The input:
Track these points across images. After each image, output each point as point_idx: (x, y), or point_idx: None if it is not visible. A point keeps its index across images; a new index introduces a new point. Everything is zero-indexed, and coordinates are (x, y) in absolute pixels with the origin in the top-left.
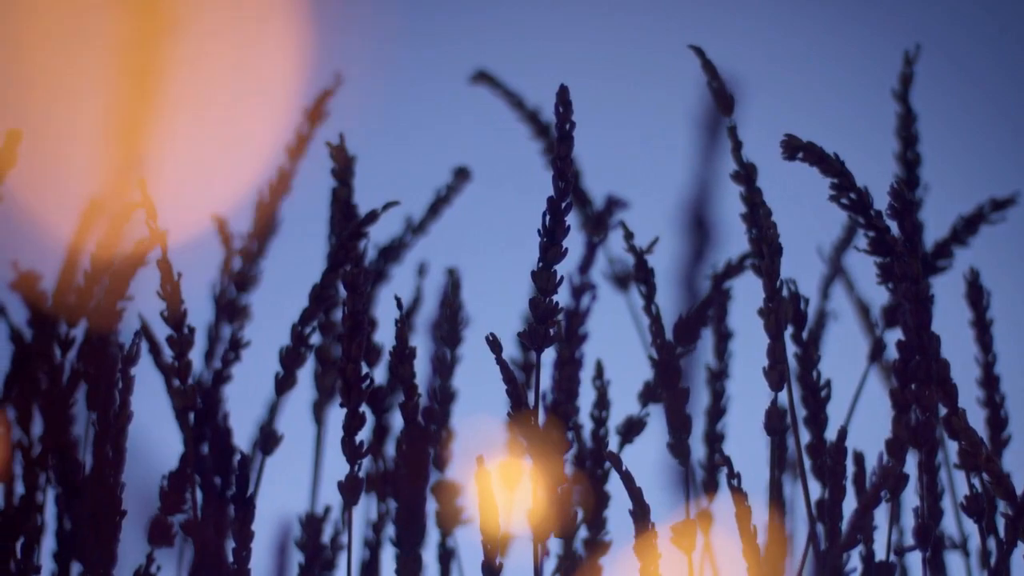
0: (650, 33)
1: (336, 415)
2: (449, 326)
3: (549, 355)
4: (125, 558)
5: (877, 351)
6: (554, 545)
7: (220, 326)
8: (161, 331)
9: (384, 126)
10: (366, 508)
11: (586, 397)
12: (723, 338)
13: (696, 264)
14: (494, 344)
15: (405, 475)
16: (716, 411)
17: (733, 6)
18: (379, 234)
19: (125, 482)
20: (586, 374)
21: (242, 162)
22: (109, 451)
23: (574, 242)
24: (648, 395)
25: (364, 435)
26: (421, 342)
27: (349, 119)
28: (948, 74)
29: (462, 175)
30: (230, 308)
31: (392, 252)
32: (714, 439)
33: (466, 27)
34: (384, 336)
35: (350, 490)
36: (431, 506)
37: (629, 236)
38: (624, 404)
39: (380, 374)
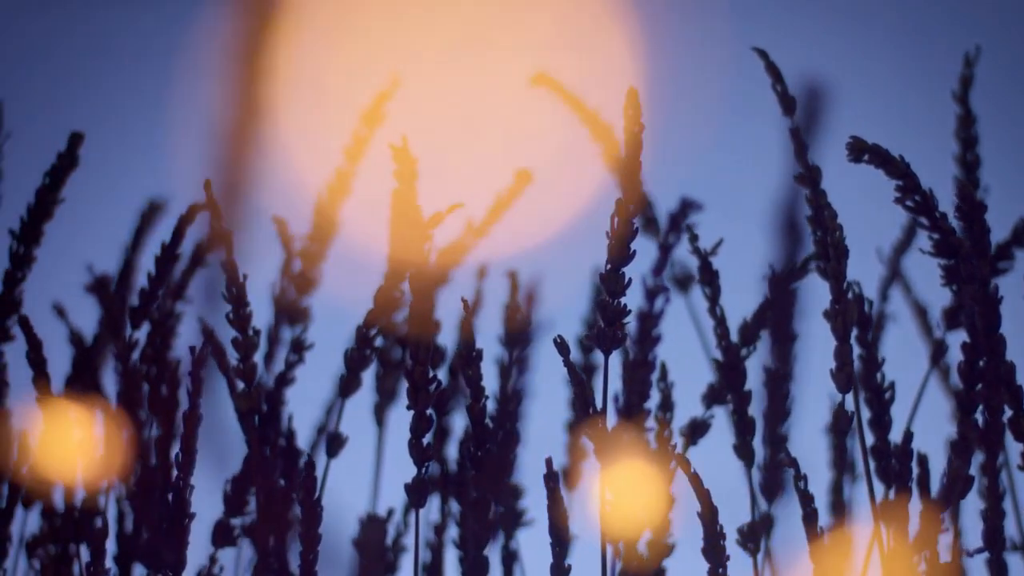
0: (715, 36)
1: (396, 416)
2: (508, 329)
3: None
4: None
5: (939, 353)
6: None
7: (279, 328)
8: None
9: (441, 127)
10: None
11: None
12: (786, 340)
13: (789, 266)
14: (562, 346)
15: (475, 477)
16: (779, 413)
17: (794, 7)
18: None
19: (194, 485)
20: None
21: (302, 164)
22: (178, 453)
23: (643, 244)
24: (713, 397)
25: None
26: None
27: (406, 121)
28: (1008, 76)
29: (524, 177)
30: (291, 310)
31: (453, 255)
32: (777, 441)
33: (524, 28)
34: (443, 338)
35: (417, 492)
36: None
37: (694, 238)
38: (686, 406)
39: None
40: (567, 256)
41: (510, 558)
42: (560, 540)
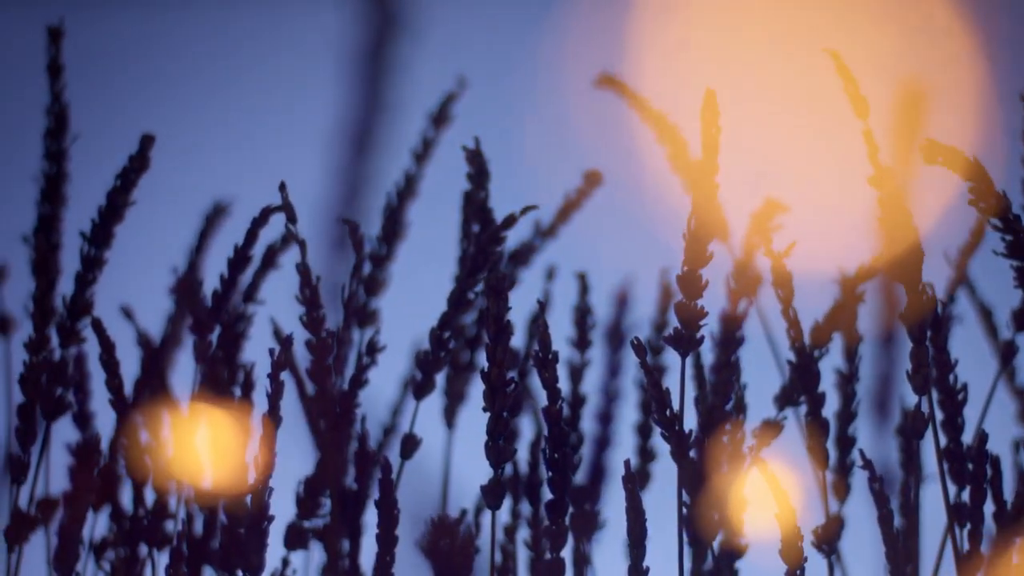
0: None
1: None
2: (579, 330)
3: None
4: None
5: (1008, 355)
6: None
7: (348, 330)
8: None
9: (506, 129)
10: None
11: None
12: (852, 341)
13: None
14: (639, 349)
15: (552, 479)
16: (847, 414)
17: (856, 8)
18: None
19: (273, 487)
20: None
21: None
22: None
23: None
24: (785, 399)
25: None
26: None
27: (473, 122)
28: None
29: (593, 179)
30: (360, 312)
31: (522, 256)
32: (846, 442)
33: (592, 29)
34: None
35: (494, 494)
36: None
37: (749, 238)
38: (756, 408)
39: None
40: (634, 257)
41: (582, 560)
42: (638, 542)
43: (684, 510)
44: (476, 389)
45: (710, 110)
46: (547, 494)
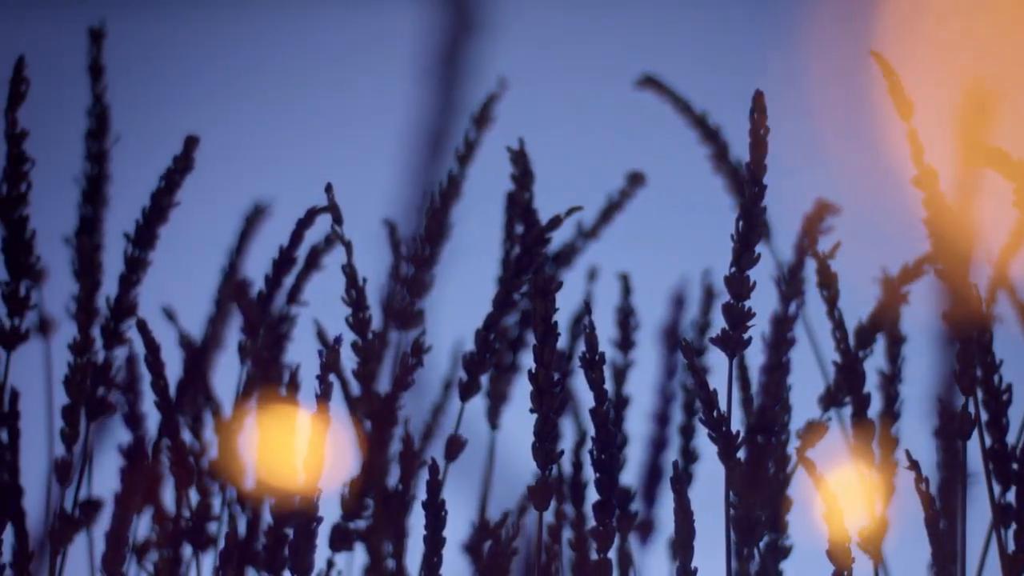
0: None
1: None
2: (622, 331)
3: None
4: None
5: None
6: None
7: (388, 332)
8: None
9: (546, 130)
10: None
11: None
12: (896, 342)
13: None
14: (687, 350)
15: (599, 480)
16: (890, 415)
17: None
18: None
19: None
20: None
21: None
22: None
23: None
24: (830, 400)
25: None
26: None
27: (515, 123)
28: None
29: (636, 180)
30: (403, 314)
31: (564, 257)
32: (888, 443)
33: (632, 30)
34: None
35: (541, 495)
36: None
37: (800, 240)
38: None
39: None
40: (676, 259)
41: (626, 560)
42: (686, 543)
43: (732, 511)
44: (519, 390)
45: (759, 111)
46: (593, 495)
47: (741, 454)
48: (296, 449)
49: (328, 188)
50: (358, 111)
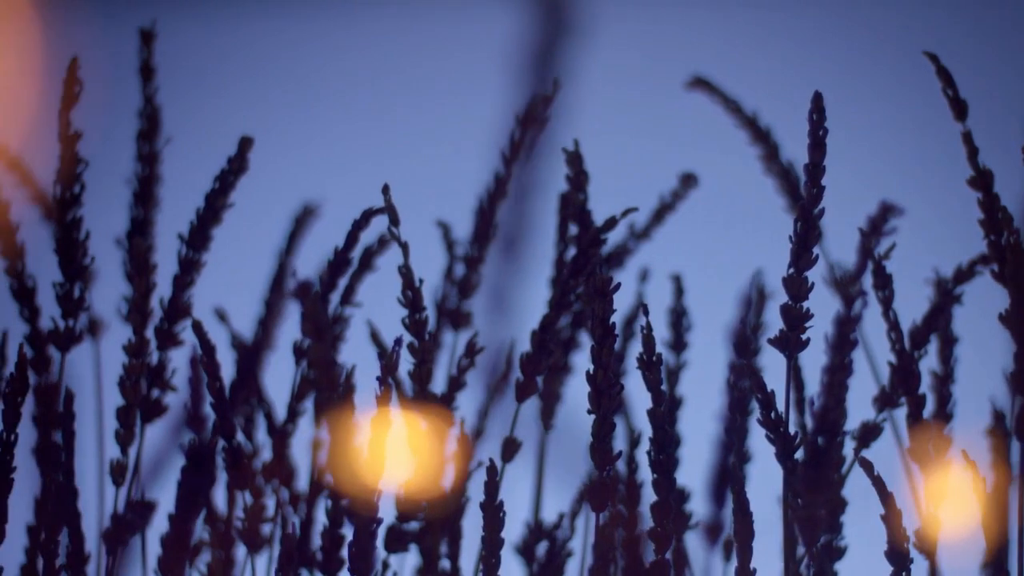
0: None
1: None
2: (674, 332)
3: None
4: None
5: None
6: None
7: (440, 332)
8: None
9: (594, 130)
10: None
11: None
12: (948, 343)
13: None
14: (745, 350)
15: (656, 481)
16: (943, 416)
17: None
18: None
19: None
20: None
21: (462, 168)
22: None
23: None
24: (884, 401)
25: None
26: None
27: (563, 124)
28: None
29: (689, 181)
30: (453, 315)
31: (616, 258)
32: (942, 444)
33: (677, 31)
34: None
35: (599, 496)
36: None
37: (865, 241)
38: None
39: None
40: (727, 259)
41: (681, 560)
42: (745, 543)
43: (789, 511)
44: (570, 390)
45: (818, 112)
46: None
47: (798, 455)
48: (353, 450)
49: (385, 189)
50: (424, 113)
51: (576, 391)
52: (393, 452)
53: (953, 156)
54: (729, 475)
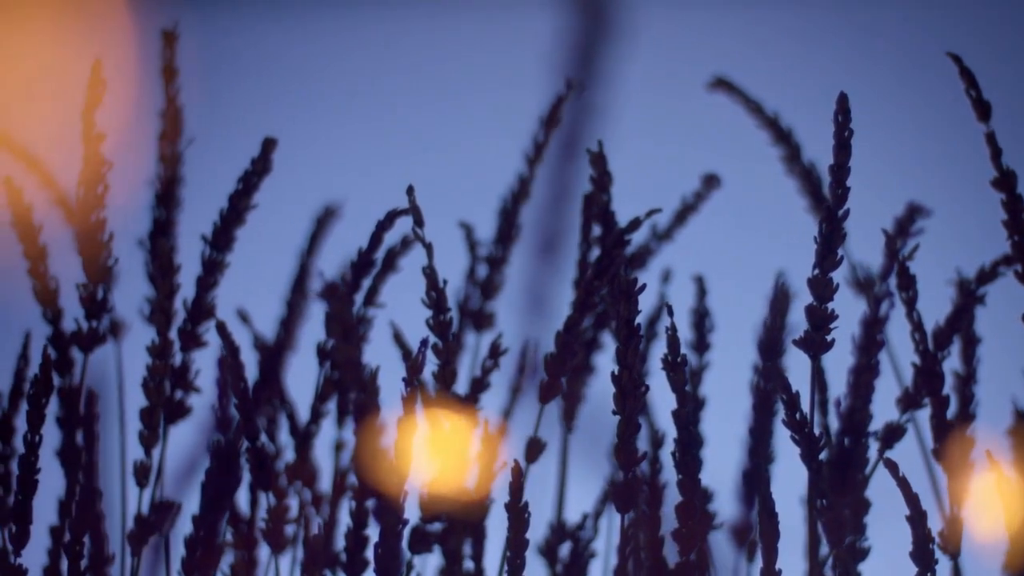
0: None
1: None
2: (697, 333)
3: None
4: None
5: None
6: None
7: (463, 333)
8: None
9: (618, 131)
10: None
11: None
12: (971, 344)
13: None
14: (768, 351)
15: (681, 482)
16: (965, 416)
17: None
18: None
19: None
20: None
21: (485, 169)
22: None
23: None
24: (908, 402)
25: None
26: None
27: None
28: None
29: (711, 182)
30: (476, 316)
31: (638, 259)
32: (965, 444)
33: (702, 33)
34: None
35: (625, 496)
36: None
37: (892, 242)
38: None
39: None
40: (749, 260)
41: (704, 561)
42: (771, 545)
43: (815, 512)
44: (592, 391)
45: (843, 113)
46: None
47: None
48: (379, 451)
49: (410, 190)
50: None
51: (598, 392)
52: (418, 453)
53: (976, 157)
54: (755, 476)
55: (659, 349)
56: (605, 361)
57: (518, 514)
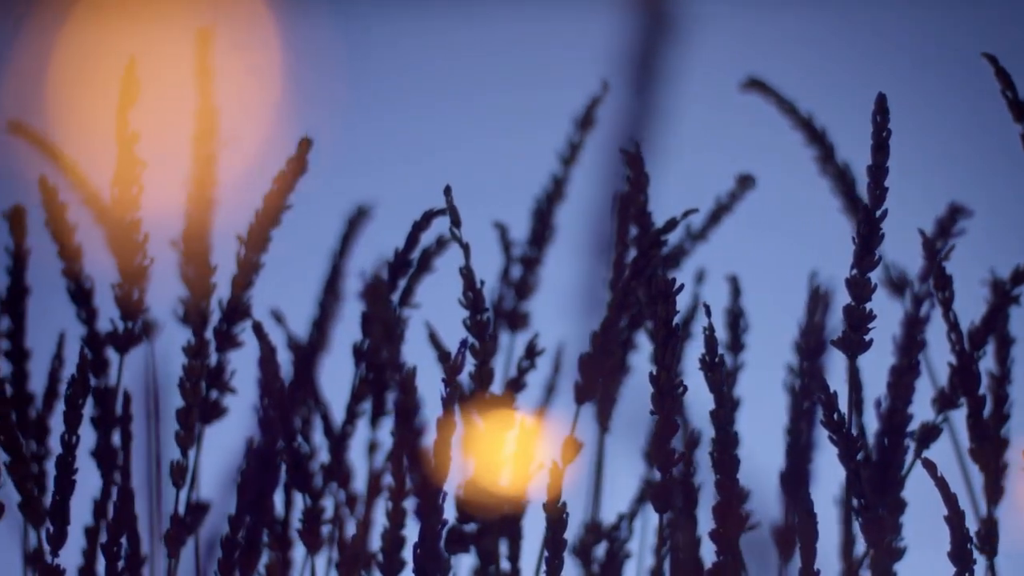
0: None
1: None
2: (732, 333)
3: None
4: None
5: None
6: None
7: (497, 334)
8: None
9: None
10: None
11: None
12: (1005, 344)
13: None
14: (805, 351)
15: (719, 482)
16: (999, 416)
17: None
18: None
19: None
20: (873, 380)
21: (518, 170)
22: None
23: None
24: (944, 402)
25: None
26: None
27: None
28: None
29: (746, 182)
30: (511, 316)
31: (672, 259)
32: (999, 444)
33: (733, 33)
34: None
35: (662, 497)
36: None
37: (931, 243)
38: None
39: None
40: (782, 261)
41: (738, 562)
42: (809, 545)
43: (851, 512)
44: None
45: (881, 113)
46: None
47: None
48: (419, 451)
49: (447, 191)
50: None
51: (633, 392)
52: (456, 453)
53: (1010, 157)
54: (794, 476)
55: (693, 350)
56: (639, 361)
57: (557, 514)
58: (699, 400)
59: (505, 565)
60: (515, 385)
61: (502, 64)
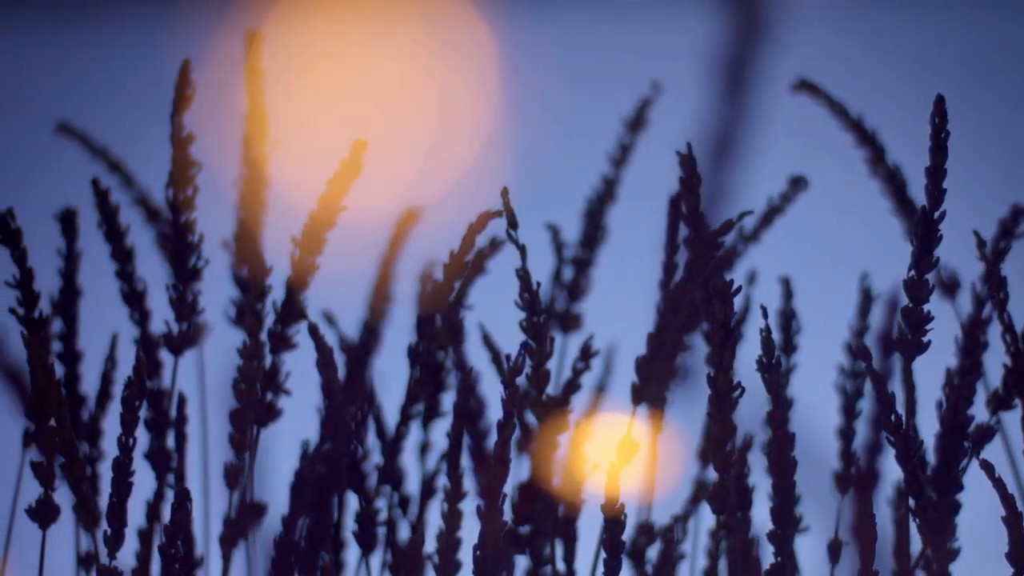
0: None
1: None
2: (784, 335)
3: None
4: None
5: None
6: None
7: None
8: None
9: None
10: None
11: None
12: None
13: None
14: (863, 352)
15: (775, 484)
16: None
17: None
18: None
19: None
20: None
21: (570, 172)
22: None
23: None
24: (998, 403)
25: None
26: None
27: (669, 127)
28: None
29: (798, 184)
30: (563, 318)
31: (725, 261)
32: None
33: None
34: None
35: (720, 499)
36: None
37: (982, 244)
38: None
39: None
40: (833, 262)
41: (791, 564)
42: (868, 546)
43: (907, 513)
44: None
45: (939, 115)
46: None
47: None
48: (480, 453)
49: (504, 192)
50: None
51: (686, 393)
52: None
53: None
54: (877, 476)
55: (745, 351)
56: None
57: (615, 515)
58: (747, 401)
59: (560, 566)
60: (571, 387)
61: (573, 66)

Assignment: The expected answer is the complete set of entries, copied verbatim, with no pictures.

Answer section:
Track these points across images. After each image, output each point as point_idx: (x, y), or point_idx: None if it is not visible. A point keeps its index across images; a new index introduces a new point. Everything is zero-indexed, and coordinates are (x, y) in absolute pixels with the origin in the top-left.
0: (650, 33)
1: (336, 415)
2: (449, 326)
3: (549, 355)
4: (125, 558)
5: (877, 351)
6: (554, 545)
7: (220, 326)
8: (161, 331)
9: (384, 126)
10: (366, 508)
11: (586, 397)
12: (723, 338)
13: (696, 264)
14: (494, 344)
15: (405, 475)
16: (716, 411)
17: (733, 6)
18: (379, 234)
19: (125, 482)
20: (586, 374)
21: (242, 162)
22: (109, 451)
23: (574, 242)
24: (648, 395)
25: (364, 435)
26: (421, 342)
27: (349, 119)
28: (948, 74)
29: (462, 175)
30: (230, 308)
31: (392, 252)
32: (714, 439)
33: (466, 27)
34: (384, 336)
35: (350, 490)
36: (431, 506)
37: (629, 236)
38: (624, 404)
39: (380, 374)
0: (715, 36)
1: (396, 416)
2: (508, 329)
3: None
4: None
5: (939, 353)
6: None
7: (279, 328)
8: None
9: (441, 127)
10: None
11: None
12: (786, 340)
13: (789, 266)
14: (562, 346)
15: (475, 477)
16: (779, 413)
17: (794, 7)
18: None
19: (194, 485)
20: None
21: (302, 164)
22: (178, 453)
23: (643, 244)
24: (713, 397)
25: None
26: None
27: (406, 121)
28: (1008, 76)
29: (524, 177)
30: (291, 310)
31: (453, 255)
32: (777, 441)
33: (524, 28)
34: (443, 338)
35: (417, 492)
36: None
37: (694, 238)
38: (686, 406)
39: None
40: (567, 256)
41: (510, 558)
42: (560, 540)
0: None
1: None
2: (579, 330)
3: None
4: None
5: (1008, 355)
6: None
7: (348, 330)
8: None
9: (506, 129)
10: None
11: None
12: (852, 341)
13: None
14: (639, 349)
15: (552, 479)
16: (847, 414)
17: (856, 8)
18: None
19: (273, 487)
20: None
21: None
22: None
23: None
24: (785, 399)
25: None
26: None
27: (473, 122)
28: None
29: (593, 179)
30: (360, 312)
31: (522, 256)
32: (846, 442)
33: (592, 29)
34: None
35: (494, 494)
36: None
37: (749, 238)
38: (756, 408)
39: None
40: (634, 257)
41: (582, 560)
42: (638, 542)
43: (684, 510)
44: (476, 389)
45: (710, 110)
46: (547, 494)
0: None
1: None
2: (622, 331)
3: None
4: None
5: None
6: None
7: (388, 332)
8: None
9: (546, 130)
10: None
11: None
12: (896, 342)
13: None
14: (687, 350)
15: (599, 480)
16: (890, 415)
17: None
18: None
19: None
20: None
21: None
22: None
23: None
24: (830, 400)
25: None
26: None
27: (515, 123)
28: None
29: (636, 180)
30: (403, 314)
31: (564, 257)
32: (888, 443)
33: (632, 30)
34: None
35: (541, 495)
36: None
37: (800, 240)
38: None
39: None
40: (676, 259)
41: (626, 560)
42: (686, 543)
43: (732, 511)
44: (519, 390)
45: (759, 111)
46: (593, 495)
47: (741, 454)
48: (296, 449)
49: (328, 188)
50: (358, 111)
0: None
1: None
2: (674, 332)
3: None
4: None
5: None
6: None
7: (440, 332)
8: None
9: (594, 130)
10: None
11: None
12: (948, 343)
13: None
14: (745, 350)
15: (656, 481)
16: (943, 416)
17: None
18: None
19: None
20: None
21: (462, 168)
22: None
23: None
24: (884, 401)
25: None
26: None
27: (563, 124)
28: None
29: (689, 181)
30: (453, 315)
31: (616, 258)
32: (942, 444)
33: (677, 31)
34: None
35: (599, 496)
36: None
37: (865, 241)
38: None
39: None
40: (727, 259)
41: (681, 560)
42: (745, 543)
43: (789, 511)
44: (570, 390)
45: (818, 112)
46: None
47: (798, 455)
48: (353, 450)
49: (385, 189)
50: (424, 113)
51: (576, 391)
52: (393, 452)
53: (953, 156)
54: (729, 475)
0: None
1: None
2: (697, 333)
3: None
4: None
5: None
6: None
7: (463, 333)
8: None
9: (618, 131)
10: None
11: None
12: (971, 344)
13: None
14: (768, 351)
15: (681, 482)
16: (965, 416)
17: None
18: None
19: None
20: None
21: (485, 169)
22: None
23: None
24: (908, 402)
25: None
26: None
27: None
28: None
29: (711, 182)
30: (476, 316)
31: (638, 259)
32: (965, 444)
33: (702, 33)
34: None
35: (625, 496)
36: None
37: (892, 242)
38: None
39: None
40: (749, 260)
41: (704, 561)
42: (771, 545)
43: (815, 512)
44: (592, 391)
45: (843, 113)
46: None
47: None
48: (379, 451)
49: (410, 190)
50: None
51: (598, 392)
52: (418, 453)
53: (976, 157)
54: (755, 476)
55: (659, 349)
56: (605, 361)
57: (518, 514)
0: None
1: None
2: (732, 333)
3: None
4: None
5: None
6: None
7: (497, 334)
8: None
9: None
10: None
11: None
12: (1005, 344)
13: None
14: (805, 351)
15: (719, 482)
16: (999, 416)
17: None
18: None
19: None
20: (873, 380)
21: (518, 170)
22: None
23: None
24: (944, 402)
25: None
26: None
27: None
28: None
29: (746, 182)
30: (511, 316)
31: (672, 259)
32: (999, 444)
33: (733, 33)
34: None
35: (662, 497)
36: None
37: (931, 243)
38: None
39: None
40: (782, 261)
41: (738, 562)
42: (809, 545)
43: (851, 512)
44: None
45: (881, 113)
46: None
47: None
48: (419, 451)
49: (447, 191)
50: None
51: (633, 392)
52: (456, 453)
53: (1010, 157)
54: (794, 476)
55: (693, 350)
56: (639, 361)
57: (557, 514)
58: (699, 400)
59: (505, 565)
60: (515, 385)
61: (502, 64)
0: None
1: None
2: (784, 335)
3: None
4: None
5: None
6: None
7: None
8: None
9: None
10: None
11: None
12: None
13: None
14: (863, 352)
15: (775, 484)
16: None
17: None
18: None
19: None
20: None
21: (570, 172)
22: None
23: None
24: (998, 403)
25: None
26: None
27: (669, 127)
28: None
29: (798, 184)
30: (563, 318)
31: (725, 261)
32: None
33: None
34: None
35: (720, 499)
36: None
37: (982, 244)
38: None
39: None
40: (833, 262)
41: (791, 564)
42: (868, 546)
43: (907, 513)
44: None
45: (939, 115)
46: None
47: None
48: (480, 453)
49: (504, 192)
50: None
51: (686, 393)
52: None
53: None
54: (877, 476)
55: (745, 351)
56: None
57: (615, 515)
58: (747, 401)
59: (560, 566)
60: (571, 387)
61: (573, 66)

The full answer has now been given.